Understand the Profile of an Effective Pentester
You’ll need to hire an external pentester, but who should you hire?
You need someone who gets their hands dirty in the pentest – because this is very much a manual process. The pentester should be a real person, who is going to try to crack into your system. They will think creatively, search for clues as to how to sneak in through a back door or side door, or even walk right through the front door of your IT infrastructure or product.
A pentester is curious. They like solving puzzles and problems. And they are innovative, too. If something doesn’t work to hack into your system, they will tweak what they are doing until they either break in or discover that you’re safer than Fort Knox. If there is a weakness to be exploited, they’ll do their best to find it within the agreed timeframe.
Understand That You Get What You Pay For
Pentesting is an exceptionally challenging role. There are good pentesters, and there are not-so-good pentesters. What you are paying for is their experience so be careful of companies that pass your test onto less experienced staff. Remember a good penetration tester not only knows how to manually find your issues but communicates the issues and remediation requirements because if you don’t know understand the problem how can you fix it…….. you really do get what you pay for.
But, of course, it’s not only cost that you need to assess when testing pentesters. Ask about how they conduct pentests, what credentials they possess, and examine their client testimonials or their example reports. Ask if they have collaborated with companies like yours.
Prepare for Your Pentest
Okay, you’ve hired a pentester. What now?
It’s important to prepare for your pentest. You’ll need to know exactly what you wish to achieve, and what regulatory and compliance requirements you must follow. A good pentester will talk through these sorts of issues with you, and help to ensure you’re ready for what comes next.
You’ll need to schedule your test, coordinate with the pentester, and let your employees know that a pentest will be conducted.
Know What to Expect During the Pentest
Even though pentesting is a manual process, you can expect a lot of automated scans, as the pentester begins to search for ways into your system. So, work with your pentester to perform these when they will least affect your business.
You should ensure that your IT department is readily available to the pentester. Because of how the test works, any issues that arise will need to be resolved quickly. It’s important to let your pentester know if what they are doing is impacting your business in any way.
Act on the Pentest Report
When the pentesting is complete, you’ll receive a report that details the findings of the pentest.

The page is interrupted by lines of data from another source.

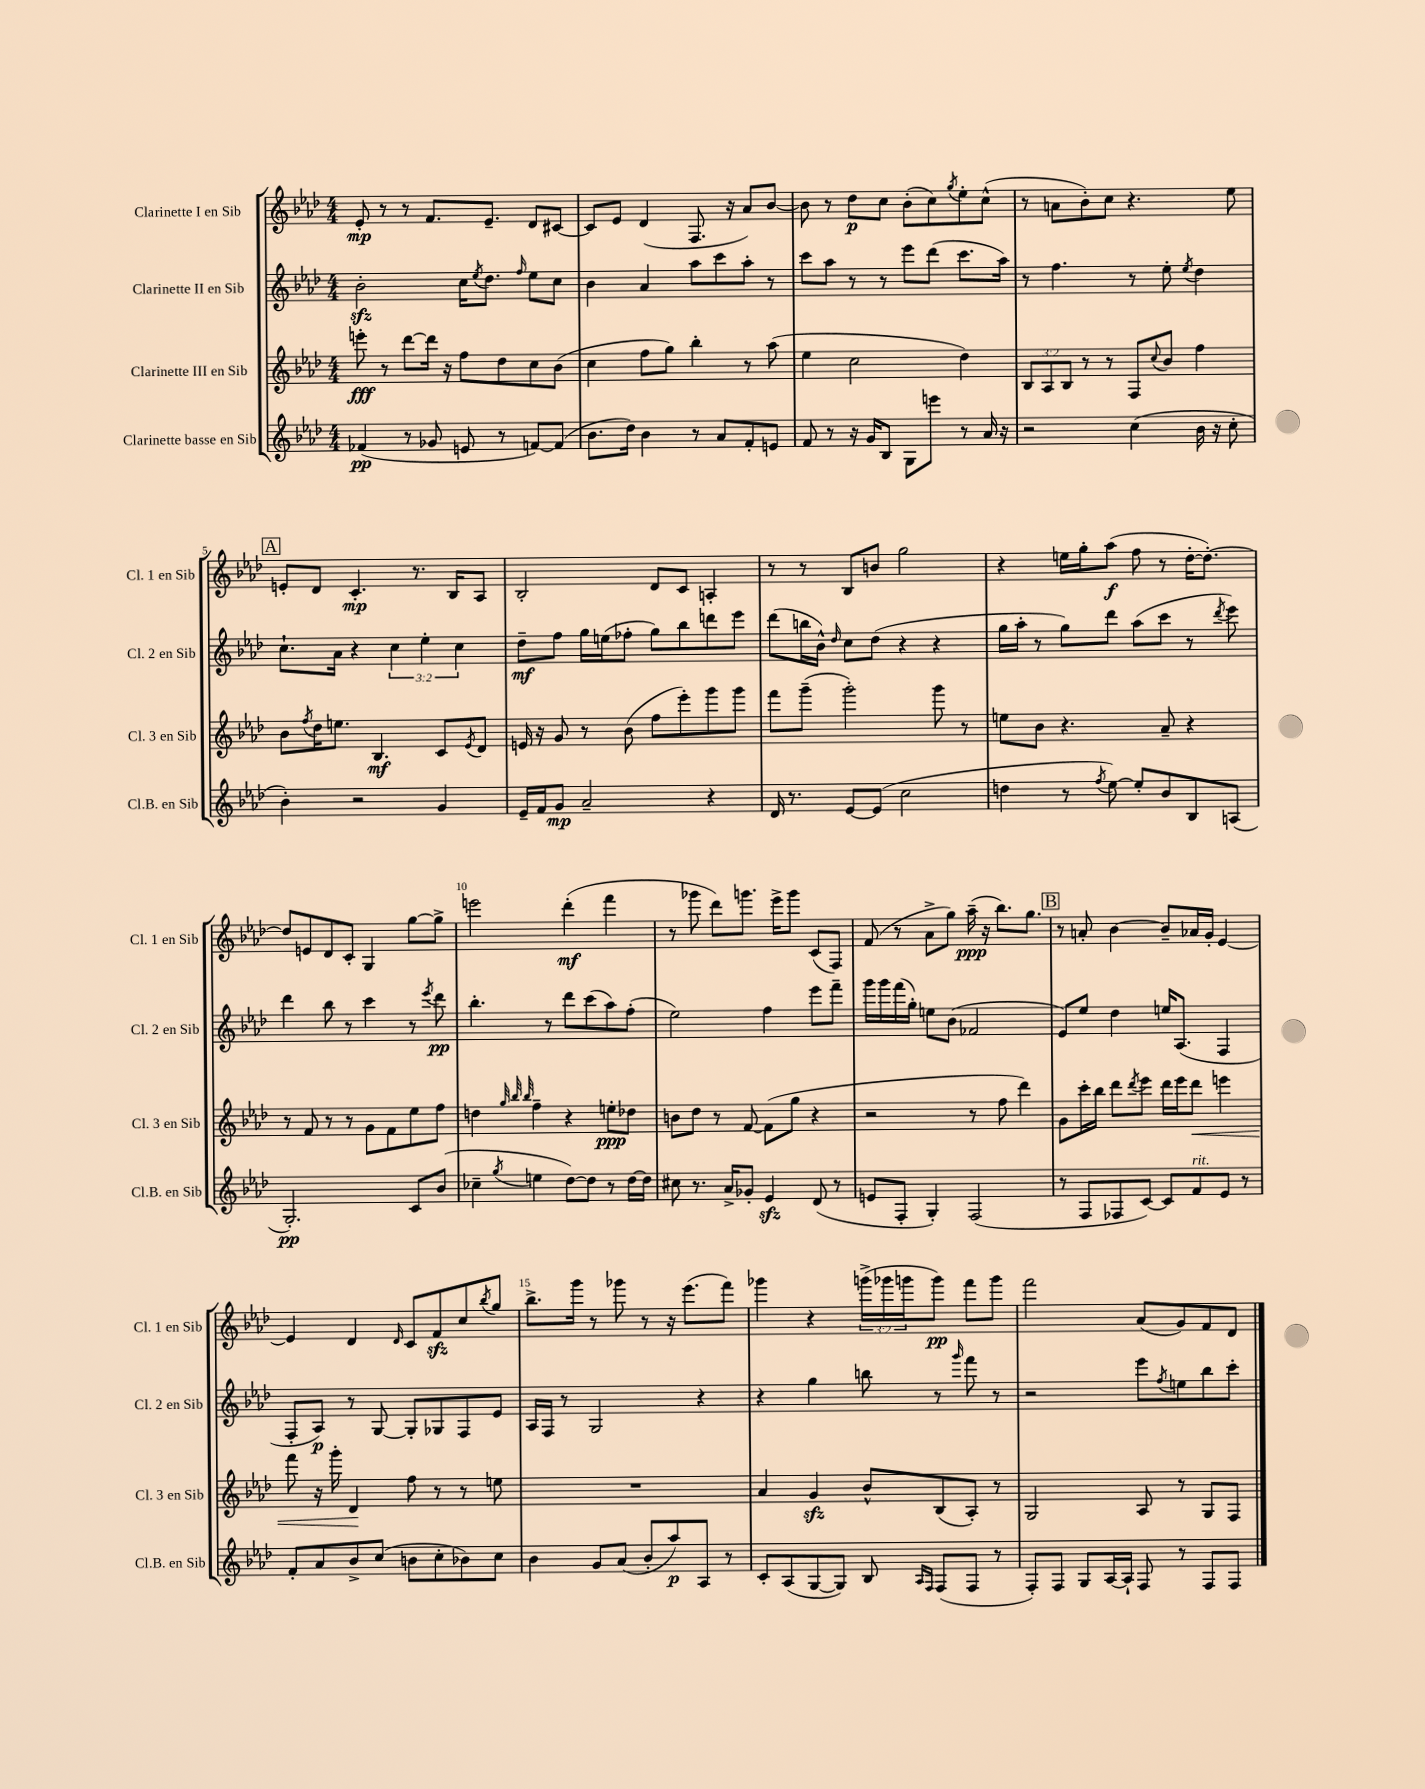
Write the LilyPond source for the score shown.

<<
\new StaffGroup <<
\new Staff = "s0" \with { instrumentName = "Clarinette I en Sib" shortInstrumentName = "Cl. 1 en Sib" } {
    \clef treble \key aes \major \numericTimeSignature \time 4/4 \override Staff.TupletNumber.text = #tuplet-number::calc-fraction-text
    ees'8-.\mp r8 r8 f'8. ees'8.-- des'8 cis'8~ |
    cis'8 ees'8 des'4( f8. r16 aes'8) bes'8~ |
    bes'8 r8 des''8\p c''8 bes'8-.( c''8) \acciaccatura { g''8 } ees''8-. c''8-^( |
    r8 a'8 bes'8-.) c''8 r4. ees''8 |
    \mark \markup { \box "A" } e'8-. des'8 c'4.-.\mp r8. bes16 aes8 |
    bes2-. des'8 c'8 a4-. |
    r8 r8 bes8 b'8 g''2 |
    r4 e''16 g''16-. aes''8\f( f''8 r8 des''16~-. des''8.~-.) |
    des''8 e'8 des'8 c'8-. g4 g''8~ g''8-> |
    e'''2 des'''4-.\mf( f'''4 |
    r8 ges'''8 des'''8) g'''8. ees'''16-> g'''8 c'8( f8) |
    f'8( r8 aes'8-> g''8) aes''16--\ppp( r16 bes''8.) g''8. |
    \mark \markup { \box "B" } r8 a'8-. bes'4~ bes'8-- aes'16 g'16-. ees'4~ |
    ees'4 des'4 \grace { des'16 } c'8 f'8\sfz c''8 \acciaccatura { bes''8 } g''8 |
    bes''8.-> g'''16 r8 ges'''8 r8 r16 ees'''8.( f'''8) |
    ges'''4 r4 \tuplet 3/2 { g'''16->( ges'''16 g'''16 } g'''8\pp) f'''8 g'''8 |
    f'''2 aes'8( g'8) f'8 des'8 \bar "|." |
}
\new Staff = "s1" \with { instrumentName = "Clarinette II en Sib" shortInstrumentName = "Cl. 2 en Sib" } {
    \clef treble \key aes \major \numericTimeSignature \time 4/4 \override Staff.TupletNumber.text = #tuplet-number::calc-fraction-text
    bes'2-.\sfz c''16 \acciaccatura { ees''8 } des''8. \grace { f''16 } ees''8 c''8 |
    bes'4 aes'4 aes''8 c'''8 aes''8-. r8 |
    c'''8 aes''8 r8 r8 ees'''8 des'''8( c'''8. aes''16) |
    r8 f''4. r8 ees''8-. \acciaccatura { ees''8 } des''4 |
    \mark \markup { \box "A" } c''8.-! aes'16 r4 \tuplet 3/2 { c''4 ees''4-. c''4 } |
    des''8--\mf f''8 g''16 e''16( fes''8-. g''8) bes''8 d'''8 ees'''8 |
    des'''8( b''16 bes'16-^) \grace { des''16 } c''8 des''8( r4 r4 |
    g''16 aes''16-. r8 g''8) des'''8 aes''8( c'''8 r8 \acciaccatura { des'''8 } ees'''8) |
    des'''4 bes''8 r8 c'''4 r8 \acciaccatura { ees'''8 } des'''8\pp |
    bes''4.-. r8 des'''8 c'''8( aes''8) f''8-.( |
    ees''2) f''4 ees'''8 f'''8-- |
    g'''16 g'''16 f'''16( g''16-.) e''8 bes'8( fes'2 |
    \mark \markup { \box "B" } ees'8) ees''8 des''4 e''16 aes8.( f4 |
    f8-. aes8\p) r8 g8~ g8-. ges8 f8 ees'8 |
    aes16 f16 r8 g2 r4 |
    r4 g''4 b''8 r8 \grace { g'''16 } f'''8 r8 |
    r2 ees'''8 \acciaccatura { f''8 } e''8 bes''8 c'''8-. \bar "|." |
}
\new Staff = "s2" \with { instrumentName = "Clarinette III en Sib" shortInstrumentName = "Cl. 3 en Sib" } {
    \clef treble \key aes \major \numericTimeSignature \time 4/4 \override Staff.TupletNumber.text = #tuplet-number::calc-fraction-text
    e'''8-.\fff r8 des'''8~ des'''16 r16 f''8 des''8 c''8 bes'8( |
    c''4 f''8 g''8) bes''4-. r8 aes''8( |
    ees''4 c''2 des''4) |
    \tuplet 3/2 { bes8 aes8 bes8 } r8 r8 f8 \appoggiatura { c''8 } bes'8 f''4 |
    \mark \markup { \box "A" } bes'8 \acciaccatura { f''8 } des''16 e''8. bes4.\mf c'8 \acciaccatura { ees'8 } des'8 |
    e'16 r16 g'8 r8 bes'8( f''8 ees'''8-.) g'''8 g'''8 |
    f'''8 g'''8--( g'''2-.) g'''8 r8 |
    e''8 bes'8 r4. aes'8-- r4 |
    r8 f'8 r8 r8 g'8 f'8 ees''8 f''8 |
    d''4 \grace { g''32 bes''32 bes''32 } f''4-- r4 e''8-.\ppp des''8 |
    b'8 des''8 r8 f'8~ f'8( g''8 r4 |
    r2 r8 f''8 des'''4) |
    \mark \markup { \box "B" } g'8 c'''16-. bes''16 des'''8 \acciaccatura { des'''8 } ees'''8 des'''16 ees'''16 des'''8\< e'''4 |
    f'''8 r16 g'''16-. des'4\! f''8 r8 r8 e''8 |
    R1 |
    aes'4 g'4\sfz bes'8-^ bes8( aes8-.) r8 |
    g2 aes8 r8 g8 f8 \bar "|." |
}
\new Staff = "s3" \with { instrumentName = "Clarinette basse en Sib" shortInstrumentName = "Cl.B. en Sib" } {
    \clef treble \key aes \major \numericTimeSignature \time 4/4
    fes'4\pp( r8 ges'8 e'8 r8 f'8~) f'8( |
    bes'8. des''16) bes'4 r8 aes'8 f'8-. e'8 |
    f'8 r8 r16 g'16 bes8 g8 e'''8 r8 aes'16 r16 |
    r2 c''4( bes'16 r16 c''8-. |
    \mark \markup { \box "A" } bes'4-.) r2 g'4 |
    ees'16-- f'16 g'8\mp aes'2-- r4 |
    des'16 r8. ees'8~ ees'8( c''2 |
    d''4 r8 \acciaccatura { f''8 } ees''8~) ees''8-. bes'8 bes8 a8( |
    g2.-.\pp) c'8 bes'8( |
    ces''4-- \acciaccatura { g''8 } e''4 des''8~) des''8 r8 des''16~ des''16 |
    cis''8 r8. aes'16-> ges'8-. ees'4\sfz des'8( r8 |
    e'8 f8-. g4-.) f2( |
    \mark \markup { \box "B" } r8 f8 fes8 c'8~) c'8 f'8^\markup { \italic "rit." } ees'8 r8 |
    f'8-. aes'8 bes'8-> c''8( b'8 c''8-. bes'8) c''8 |
    bes'4 g'8 aes'8( bes'8-. aes''8\p) aes8 r8 |
    c'8-. aes8( g8~ g8) bes8 \grace { aes16 f16 } f8( f8 r8 |
    f8-.) f8 g8 aes16~ aes16-! f8 r8 f8 f8 \bar "|." |
}
>>
>>
\layout { \context { \Score \override BarNumber.break-visibility = ##(#f #t #t) barNumberVisibility = #(every-nth-bar-number-visible 5) } }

Solutions to discovered issues will be included in the report, and it will also describe what was tested, how it was tested, and the limitations of testing.
From this report, you should develop an improvement (remediation) plan, which may include reconfiguring your software, installing patches, and updating code. You will need to close access points that you didn’t know were there.
Once you have completed all remediation work, you should be retested, to ensure the actions you have taken are successful.
How Do You Choose a Pentester?
The process for selecting pentesters can be long and difficult. You must make sure that you take your time to find the right pentesters for the job. To help you through this process, here are three crucial guidelines to follow:
- Pentesters come in all shapes and sizes — so when selecting a pentester, it is important to know exactly what type of qualifications they have or what type of work they have done in the past to find the best qualified person for your needs.
- The pentester should have an extensive understanding of penetration testing. This includes being intimately familiar with offensive security concepts, network vulnerabilities, system vulnerabilities, exploit mitigation defense techniques and application security standards.
- The pentester should help you prepare, talk you through the pentest, and work to your schedule.